North-Central Section - 50th Annual Meeting - 2016

Paper No. 18-1
Presentation Time: 1:30 PM-5:30 PM


SMITH, Erika L., STONE, Jeffery R., MCLENNAN, David A. and LATIMER, Jennifer C., Department of Earth and Environmental Systems, Indiana State University, Terre Haute, IN 47809,

John A. Scott Lake is a wildlife and fishing area open to the public in Southwestern Indiana near the city of Terre Haute. Scott Lake and an adjacent lake, the Green Valley Mine Pond, are located in the Green Valley area, which was an active coal mining site from 1948-1963. Various reclamation efforts were made by the Indiana Department of Natural Resources after the closing of the mining operation. In 2011, the USGS Division of Reclamation conducted an investigation into the hydrogeology of the area. They reported that despite reclamation attempts, there was strong evidence that acid mine drainage was still seeping into the lake from the mining site. John A. Scott Lake is a reservoir that impounds a local stream that is fed from a drainage area around the mining site.
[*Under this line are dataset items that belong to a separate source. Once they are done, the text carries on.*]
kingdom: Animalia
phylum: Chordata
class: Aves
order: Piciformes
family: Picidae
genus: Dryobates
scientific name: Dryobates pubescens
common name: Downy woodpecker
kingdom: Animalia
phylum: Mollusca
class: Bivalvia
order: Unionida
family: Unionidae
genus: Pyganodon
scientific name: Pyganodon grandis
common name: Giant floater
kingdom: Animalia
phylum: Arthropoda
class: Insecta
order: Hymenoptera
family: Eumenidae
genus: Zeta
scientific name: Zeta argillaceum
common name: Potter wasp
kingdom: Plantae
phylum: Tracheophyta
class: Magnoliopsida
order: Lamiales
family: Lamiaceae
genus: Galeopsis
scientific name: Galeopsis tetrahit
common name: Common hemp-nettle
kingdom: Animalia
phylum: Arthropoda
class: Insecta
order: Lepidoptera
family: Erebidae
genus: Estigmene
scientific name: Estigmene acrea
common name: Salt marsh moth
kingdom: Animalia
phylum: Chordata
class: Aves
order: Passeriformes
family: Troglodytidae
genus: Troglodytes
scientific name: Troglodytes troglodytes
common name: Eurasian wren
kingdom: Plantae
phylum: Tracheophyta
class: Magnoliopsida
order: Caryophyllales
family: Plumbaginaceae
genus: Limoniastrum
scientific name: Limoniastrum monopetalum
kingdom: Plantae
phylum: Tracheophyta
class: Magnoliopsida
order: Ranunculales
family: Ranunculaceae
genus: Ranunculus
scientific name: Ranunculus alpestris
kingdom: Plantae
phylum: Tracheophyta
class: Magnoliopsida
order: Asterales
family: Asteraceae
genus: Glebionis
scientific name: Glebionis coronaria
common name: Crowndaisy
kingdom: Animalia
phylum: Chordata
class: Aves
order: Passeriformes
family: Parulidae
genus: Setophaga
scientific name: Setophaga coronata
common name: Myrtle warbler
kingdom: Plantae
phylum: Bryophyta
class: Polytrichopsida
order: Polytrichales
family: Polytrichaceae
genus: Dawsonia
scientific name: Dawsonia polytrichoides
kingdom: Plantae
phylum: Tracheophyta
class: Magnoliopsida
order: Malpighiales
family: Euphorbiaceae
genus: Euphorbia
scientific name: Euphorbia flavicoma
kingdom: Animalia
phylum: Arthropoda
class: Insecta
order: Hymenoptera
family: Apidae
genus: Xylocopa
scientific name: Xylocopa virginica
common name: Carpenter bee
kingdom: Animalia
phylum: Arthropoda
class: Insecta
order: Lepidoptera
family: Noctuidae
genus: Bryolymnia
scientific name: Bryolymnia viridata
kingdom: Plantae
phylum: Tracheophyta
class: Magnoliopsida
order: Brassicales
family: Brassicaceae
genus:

A 37 cm core was taken from John A. Scott Lake in the Green Valley coal mine site near Terre Haute, IN in spring 2014. The core was sampled at a 0.5 cm resolution to analyze diatom assemblages, phosphorus concentrations, and metal concentrations in the sediment. Recent geochemical analyses of the lake sediments from this core suggest that since the lake was created, it has experienced leaching of nutrients and metals from the surrounding groundwater and bedrock as a response to dynamic shifts in the pH. Here we present evidence of the biological effects of the acid mine drainage on the lake ecosystem from the same lake sediment cores. Diatoms are particularly sensitive to changes in the lake environment and they leave behind fossil remains in lake sediments that can be analyzed to recreate the environmental history of the lake. We analyzed the fossil diatom assemblage and compared the results with the phosphorus burial and geochemical evidence from the sediment record to allow us to see a more complete picture of past, present, and help us to predict the future trajectory of the lake in terms of environmental change. Since this site is an area that is regularly used for fishing and other recreational activities, we are also exploring whether this area is a safe place for recreational use.